EXERCISE PROMPT | Please reproduce all entries word for word and omit their pictures.
== INFORMATION SHOWN
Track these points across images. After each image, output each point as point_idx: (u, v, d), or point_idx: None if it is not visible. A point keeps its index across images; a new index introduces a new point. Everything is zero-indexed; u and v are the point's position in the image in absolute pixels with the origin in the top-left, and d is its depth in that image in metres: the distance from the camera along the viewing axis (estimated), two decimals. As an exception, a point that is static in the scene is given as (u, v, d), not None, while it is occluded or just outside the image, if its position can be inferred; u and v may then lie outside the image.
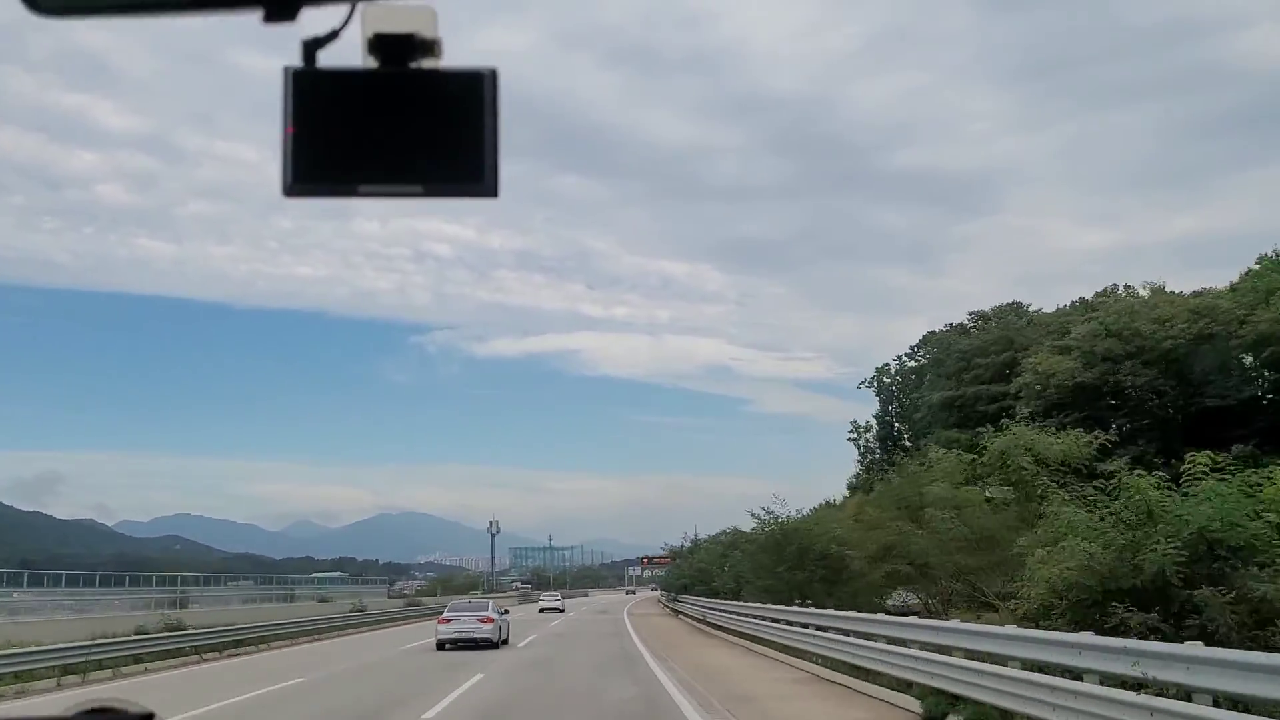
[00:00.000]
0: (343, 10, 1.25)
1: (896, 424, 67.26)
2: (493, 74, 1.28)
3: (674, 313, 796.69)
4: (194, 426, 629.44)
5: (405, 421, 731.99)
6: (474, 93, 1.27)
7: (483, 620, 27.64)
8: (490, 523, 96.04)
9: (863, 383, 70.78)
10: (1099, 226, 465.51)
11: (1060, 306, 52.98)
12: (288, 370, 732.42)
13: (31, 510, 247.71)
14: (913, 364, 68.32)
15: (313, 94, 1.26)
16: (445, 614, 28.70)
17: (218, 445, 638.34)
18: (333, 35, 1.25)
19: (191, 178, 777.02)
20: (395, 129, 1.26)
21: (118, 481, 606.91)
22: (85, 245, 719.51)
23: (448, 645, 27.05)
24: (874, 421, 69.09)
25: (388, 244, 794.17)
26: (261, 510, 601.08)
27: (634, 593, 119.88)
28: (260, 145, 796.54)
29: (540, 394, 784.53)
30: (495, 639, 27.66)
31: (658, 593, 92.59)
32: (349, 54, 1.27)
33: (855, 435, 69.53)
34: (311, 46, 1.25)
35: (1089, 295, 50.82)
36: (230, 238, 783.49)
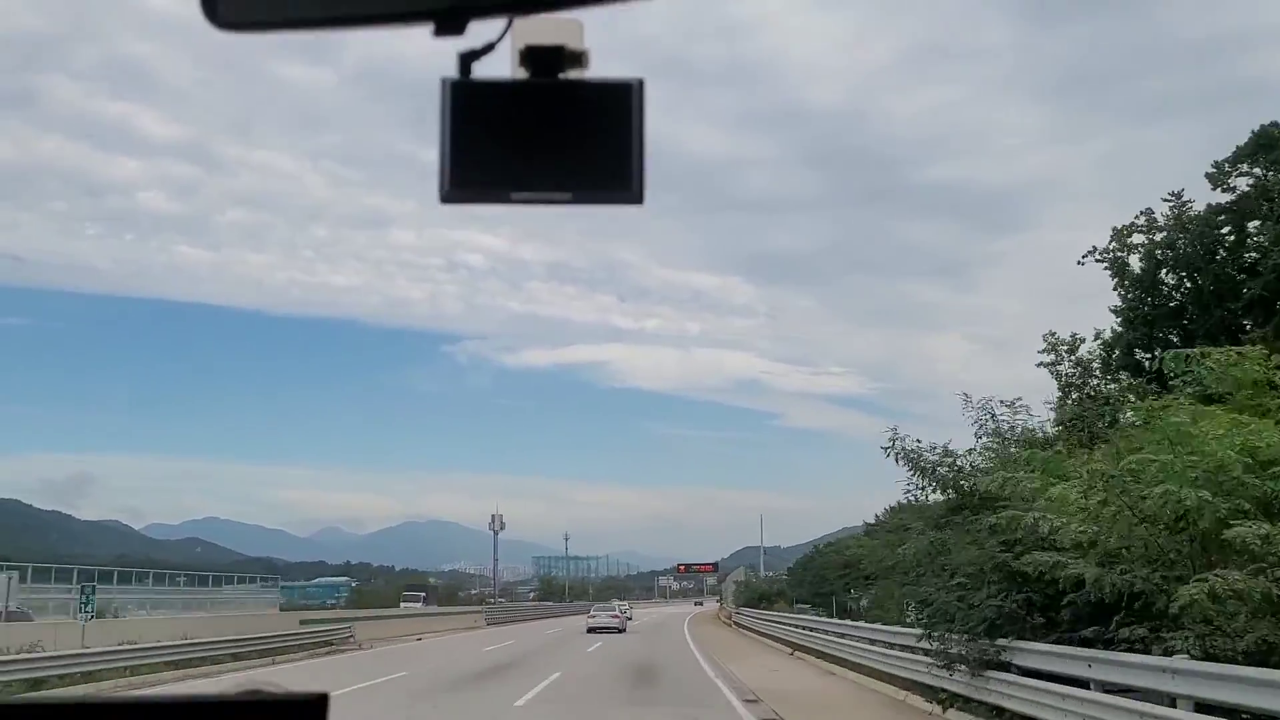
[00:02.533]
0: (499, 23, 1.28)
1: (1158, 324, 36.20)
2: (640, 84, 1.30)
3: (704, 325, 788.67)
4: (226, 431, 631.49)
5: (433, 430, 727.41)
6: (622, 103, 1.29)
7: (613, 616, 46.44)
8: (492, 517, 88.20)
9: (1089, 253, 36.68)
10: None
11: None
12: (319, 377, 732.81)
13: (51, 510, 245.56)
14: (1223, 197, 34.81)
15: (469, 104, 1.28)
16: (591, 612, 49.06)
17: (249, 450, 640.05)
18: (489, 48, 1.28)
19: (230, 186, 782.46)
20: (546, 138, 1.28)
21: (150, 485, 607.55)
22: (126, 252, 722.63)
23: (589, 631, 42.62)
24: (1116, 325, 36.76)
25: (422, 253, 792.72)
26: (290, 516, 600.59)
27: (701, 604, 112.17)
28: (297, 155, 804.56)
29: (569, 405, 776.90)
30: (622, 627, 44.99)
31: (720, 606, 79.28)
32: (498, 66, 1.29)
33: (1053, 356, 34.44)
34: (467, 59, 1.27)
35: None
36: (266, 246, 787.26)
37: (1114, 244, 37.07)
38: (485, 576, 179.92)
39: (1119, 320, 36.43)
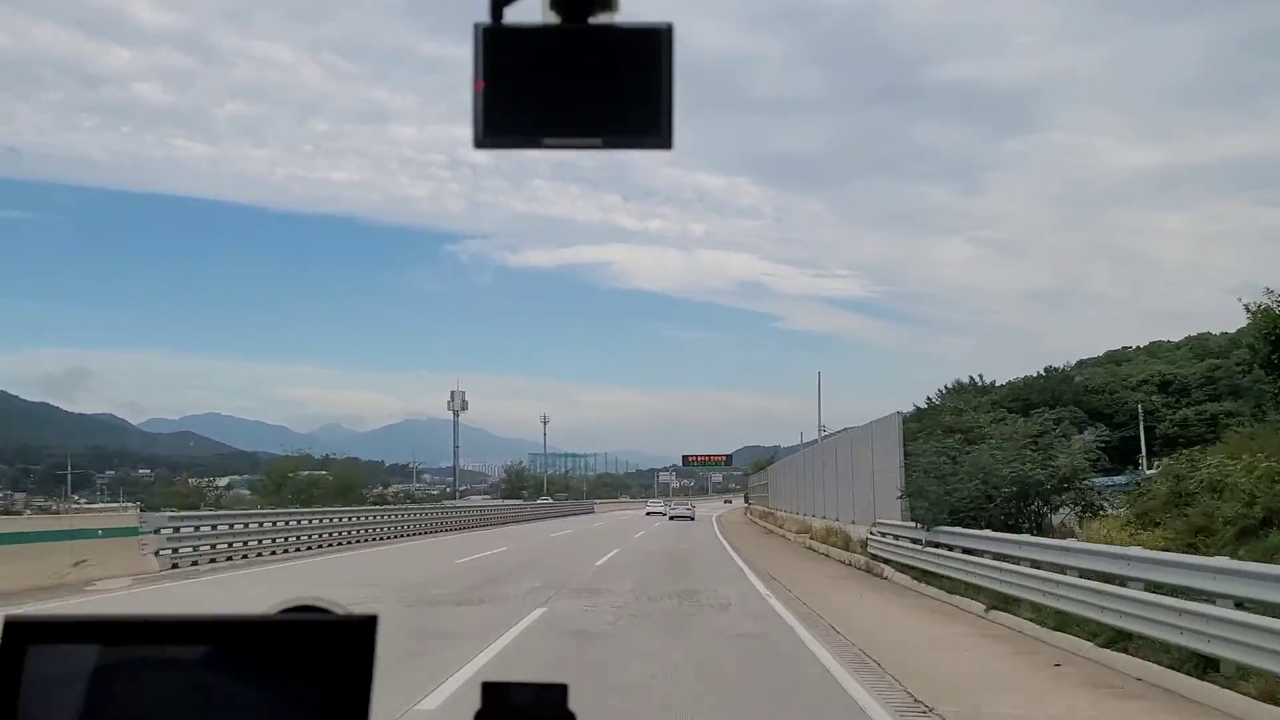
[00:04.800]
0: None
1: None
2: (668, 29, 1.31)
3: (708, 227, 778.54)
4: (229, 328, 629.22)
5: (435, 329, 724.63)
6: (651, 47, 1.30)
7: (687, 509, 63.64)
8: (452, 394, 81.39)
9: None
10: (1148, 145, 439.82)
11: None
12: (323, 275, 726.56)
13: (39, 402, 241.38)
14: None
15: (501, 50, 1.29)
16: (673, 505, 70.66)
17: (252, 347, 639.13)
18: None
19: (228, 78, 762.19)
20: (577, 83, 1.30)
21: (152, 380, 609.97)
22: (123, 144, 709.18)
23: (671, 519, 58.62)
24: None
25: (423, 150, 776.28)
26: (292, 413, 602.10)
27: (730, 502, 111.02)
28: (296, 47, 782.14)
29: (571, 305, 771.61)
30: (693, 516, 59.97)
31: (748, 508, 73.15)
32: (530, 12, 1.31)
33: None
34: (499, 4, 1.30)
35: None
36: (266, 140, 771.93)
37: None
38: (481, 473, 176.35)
====
RESPONSE AREA |
Track these points across images. After each image, output each point as point_idx: (u, v, d), or point_idx: None if it is not visible. A point keeps its index across images; a new index introduces a new point. Everything is zero-indexed; u and v are the point's position in the image in absolute pixels with the origin in the top-left, and d is its depth in that image in metres: the distance from the camera along the viewing axis (estimated), two decimals. As an exception, a point that is static in the scene is given as (u, v, d), not None, while it is occluded or just outside the image, if its position can be inferred; u and v may then lie outside the image.
[00:00.000]
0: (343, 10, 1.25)
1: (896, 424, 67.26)
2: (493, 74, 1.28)
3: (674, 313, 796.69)
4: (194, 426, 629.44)
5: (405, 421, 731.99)
6: (474, 93, 1.27)
7: (483, 620, 27.64)
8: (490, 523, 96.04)
9: (863, 383, 70.78)
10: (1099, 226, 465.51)
11: (1060, 306, 52.98)
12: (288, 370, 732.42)
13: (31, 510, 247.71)
14: (913, 364, 68.32)
15: (313, 94, 1.26)
16: (445, 614, 28.70)
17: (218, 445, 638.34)
18: (333, 35, 1.25)
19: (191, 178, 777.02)
20: (395, 129, 1.26)
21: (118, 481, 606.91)
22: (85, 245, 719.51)
23: (448, 645, 27.05)
24: (874, 421, 69.09)
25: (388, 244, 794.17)
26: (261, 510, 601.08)
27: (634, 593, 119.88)
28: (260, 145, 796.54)
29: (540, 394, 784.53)
30: (495, 639, 27.66)
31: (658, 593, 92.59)
32: (349, 54, 1.27)
33: (855, 435, 69.53)
34: (311, 46, 1.25)
35: (1089, 295, 50.82)
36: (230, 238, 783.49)
[00:02.533]
0: (499, 23, 1.28)
1: (1158, 324, 36.20)
2: (640, 84, 1.30)
3: (704, 325, 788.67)
4: (226, 431, 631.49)
5: (433, 430, 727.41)
6: (622, 103, 1.29)
7: (613, 616, 46.44)
8: (492, 517, 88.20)
9: (1089, 253, 36.68)
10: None
11: None
12: (319, 377, 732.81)
13: (51, 510, 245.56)
14: (1223, 197, 34.81)
15: (469, 104, 1.28)
16: (591, 612, 49.06)
17: (249, 450, 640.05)
18: (489, 48, 1.28)
19: (230, 186, 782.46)
20: (546, 138, 1.28)
21: (150, 485, 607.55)
22: (126, 252, 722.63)
23: (589, 631, 42.62)
24: (1116, 325, 36.76)
25: (422, 253, 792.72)
26: (290, 516, 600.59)
27: (701, 604, 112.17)
28: (297, 155, 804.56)
29: (569, 405, 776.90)
30: (622, 627, 44.99)
31: (720, 606, 79.28)
32: (498, 66, 1.29)
33: (1053, 356, 34.44)
34: (467, 59, 1.27)
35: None
36: (266, 246, 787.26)
37: (1114, 244, 37.07)
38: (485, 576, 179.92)
39: (1119, 320, 36.43)
[00:04.800]
0: None
1: None
2: (668, 29, 1.31)
3: (708, 227, 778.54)
4: (229, 328, 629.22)
5: (435, 329, 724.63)
6: (651, 47, 1.30)
7: (687, 509, 63.64)
8: (452, 394, 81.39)
9: None
10: (1148, 145, 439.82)
11: None
12: (323, 275, 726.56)
13: (39, 402, 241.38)
14: None
15: (501, 50, 1.29)
16: (673, 505, 70.66)
17: (252, 347, 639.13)
18: None
19: (228, 78, 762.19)
20: (577, 83, 1.30)
21: (152, 380, 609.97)
22: (123, 144, 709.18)
23: (671, 519, 58.62)
24: None
25: (423, 150, 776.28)
26: (292, 413, 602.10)
27: (730, 502, 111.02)
28: (296, 47, 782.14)
29: (571, 305, 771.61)
30: (693, 516, 59.97)
31: (748, 508, 73.15)
32: (530, 12, 1.31)
33: None
34: (499, 4, 1.30)
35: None
36: (266, 140, 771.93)
37: None
38: (481, 473, 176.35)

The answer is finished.